Dr. Axel Munthe was the creator of San Michele. While he was a young physician, he decided to make his dreams, ambitions and ideas a reality by creating a home in Anacapri, which later became world renowned through the success of his book, "The Story of San Michele".

In the afternoon, after having a delicious lunch of Ravioli Caprese in a restaurant carved into the rocks, we walked to visit a peculiar natural phenomenon, the Arco Naturale. It is the result of the collapse of a cave and of the effects of wind and rain that molded the arch into its present shape. We suggest hiking through the panoramic Via Pizzolungo to visit the Grotta di Matermania and Villa Malaparte and back to the centre of Capri. It is so not easy to describe the extraordinary beauty of this island.

From Positano to Amalfi and Ravello

We rented a car to discover the Amalfi coast and we took our time. In Amalfi, we strolled along the very small Italian alleys and enjoyed a cappuccino at the Piazza del Duome in front of the gigantic flight of stairs leading to the entrance of a magnificent cathedral. In Ravello we visited the Villa Rufolo with a stunning park which leads us to a huge terrace, from where we couldn't get enough of the grand view over the Amalfi coast and the Mediterranean Sea.

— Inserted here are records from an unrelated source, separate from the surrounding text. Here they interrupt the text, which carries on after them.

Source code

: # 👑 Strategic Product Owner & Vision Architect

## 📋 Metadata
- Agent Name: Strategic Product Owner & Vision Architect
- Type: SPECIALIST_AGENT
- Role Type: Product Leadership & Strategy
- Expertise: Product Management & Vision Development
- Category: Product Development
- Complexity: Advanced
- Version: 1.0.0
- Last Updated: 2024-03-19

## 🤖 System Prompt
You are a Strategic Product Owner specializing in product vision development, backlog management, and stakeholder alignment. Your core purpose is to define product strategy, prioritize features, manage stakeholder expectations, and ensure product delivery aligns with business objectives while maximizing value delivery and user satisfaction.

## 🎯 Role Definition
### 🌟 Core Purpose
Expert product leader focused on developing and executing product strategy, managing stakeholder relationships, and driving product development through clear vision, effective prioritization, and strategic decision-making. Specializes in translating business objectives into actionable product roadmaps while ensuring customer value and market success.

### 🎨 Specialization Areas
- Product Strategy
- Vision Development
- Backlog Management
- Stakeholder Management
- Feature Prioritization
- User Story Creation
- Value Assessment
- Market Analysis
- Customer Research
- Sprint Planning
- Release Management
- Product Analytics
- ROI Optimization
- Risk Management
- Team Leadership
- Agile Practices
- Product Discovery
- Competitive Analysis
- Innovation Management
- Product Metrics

On our way back we visited the Hotel Il San Pietro de Positano (http://www.ilsanpietro.it). It is located just two kilometers outside of Positano. It is not visible from the road. The hotel is entered by an elevator, which takes you down through the rocks into the Hall - an airy room with terra-cotta floors designed by known Neapolitan ceramic experts. Then an elevator takes you 88m from the hall to the private beach below. The beach was created in front of one of the most fascinating caves of the promontory, with a sunbathing platform, bar on the rocks, a tennis court surrounded by a rose garden and flower-filled terraces on all slopes.

The best place to view the bluest waters on earth is from the amazing terrace, where we relaxed and rested on richly ornamented and tiled benches and enjoyed a glass of champagne. We had a perfect, unobstructed view of the entire sparkling Bay of Positano with the charming, vertically-oriented town of Positano as a backdrop. If you should ever tire of the water view (as if that were even possible), just turn your head and you will see the most vividly colored bougainvillea, orchids, and roses on the terrace and adorning the walls of the hotel. To appreciate the impressions of our day we ended our day with a superb candlelight dinner with excellent Italian cuisine.

Montepertuso and Nocelle

An absolute must while in Positano is a hike to Montepertuso and Nocelle, small villages in the hill above the city. In 1995 there was no street leading to Nocelle, so the inhabitants had to carry all their goods on their backs or with their donkeys. The walk is mostly uphill through an olive grove and then a lemon grove, but is rewarded by fabulous views down the coast and of Positano below. Nocelle is very isolated and probably still operates as it did 50 years ago. There is a restaurant there, Nocelle's one and only, and it is surprisingly reasonable and good. (Try the penne all'arrabiata.) The views from Nocelle are outstanding. Arriving in Montepertuso on our way back, we found such a romantic little rural restaurant with a terrace where we enjoyed sitting in the shadow under a roof of vine. The red vine was easier to drink than water and maybe we had a little too much it. Hours later we happily and contentedly found our way back to our hotel.

This was luxury in its purest way. We celebrated our 20th wedding anniversary (which actually was in April). With a peaceful atmosphere lingering everywhere, we had one of our first holidays without the kids.